There is far more to tackling the issue of posting than is covered by the 2014 implementing directive granting greater leeway to enable host States to implement the necessary controls. Imbalances associated with this practice that have been observed in employment markets in European countries stem from shortcomings and a lack of consistency in European legislation.
Prospects for reforming the worker posting system at European level could take one of two non-mutually exclusive paths. The issue of revising the source directive, which left many Member States dissatisfied, was recently rekindled by a joint initiative on the part of seven European Union Ministries of Work and Employment, who approached the European Commissioner for Employment, Social Affairs, Skills and Labour Mobility. The ESEC believes this option to be a matter of priority. Aside from this initiative, however, it highlights the need to consolidate the legal systems relating to the posting of workers, which are currently split between European employment law and social security law.
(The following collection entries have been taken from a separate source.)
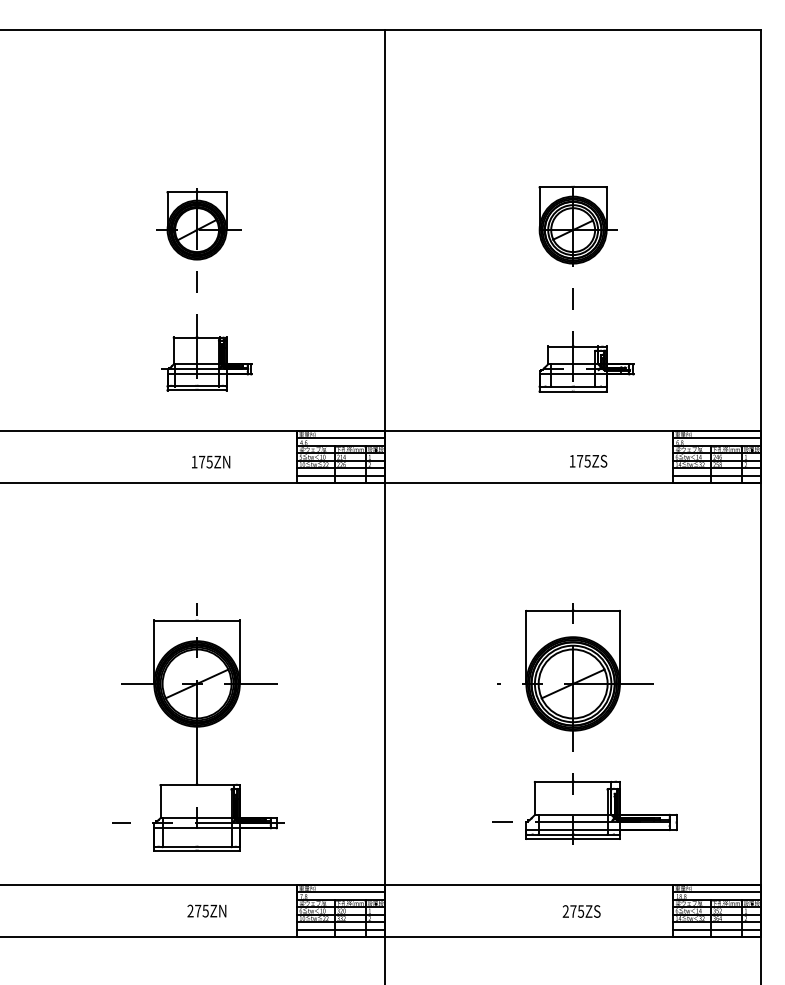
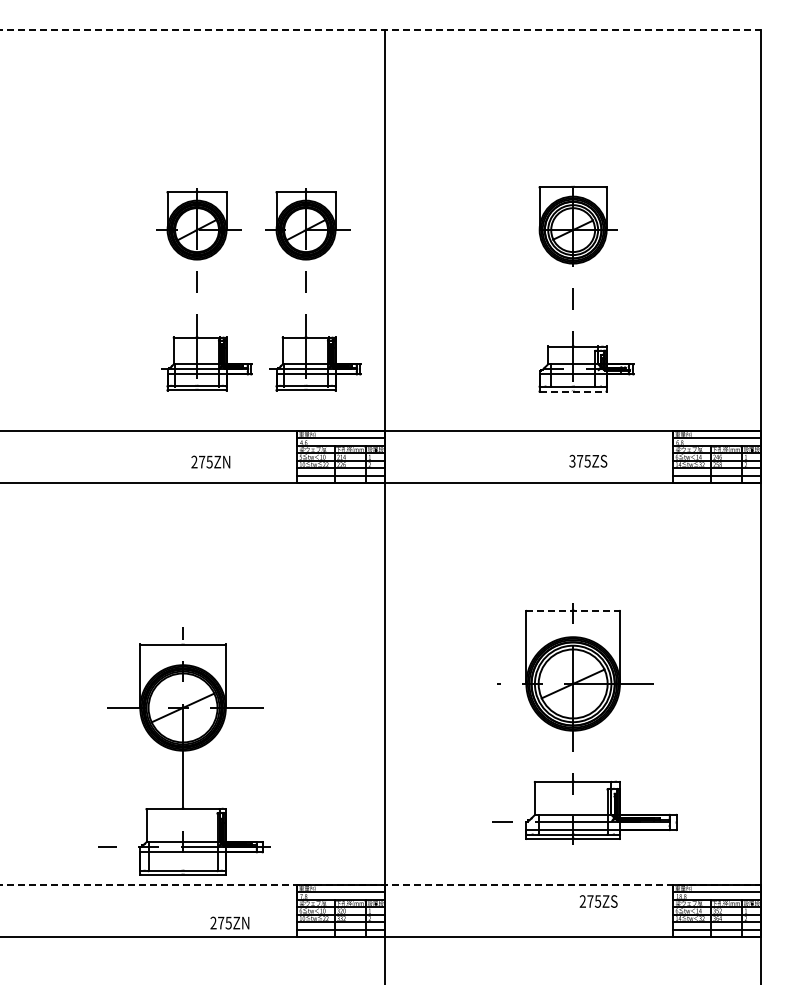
line at (381, 29): solid -> dashed
part at (306, 289): none -> present
line at (573, 391): solid -> dashed
text at (572, 460): 175ZS -> 375ZS
text at (194, 461): 175ZN -> 275ZN
line at (573, 611): solid -> dashed
part at (198, 727) position: (198, 727) -> (184, 751)
line at (381, 884): solid -> dashed
text at (206, 910) position: (206, 910) -> (229, 922)
text at (581, 911) position: (581, 911) -> (598, 901)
On a national scale, meanwhile, there is still room to improve posting conditions, on an independent level, with regard to the way in which the information and control system is structured and encouraging greater involvement on the part of social partners and economic players in preventing fraud and abuse. Some of the following recommendations reflect this approach. Following the measures adopted by the legislator over the past year, they are designed to reflect the expectations of both social (employer organisations and labour organisations) and economic players who have taken action, in the most heavily affected of sectors, to condemn particularly unfair competitive conditions, social “optimisation” strategies and the resulting losses of both jobs and skills.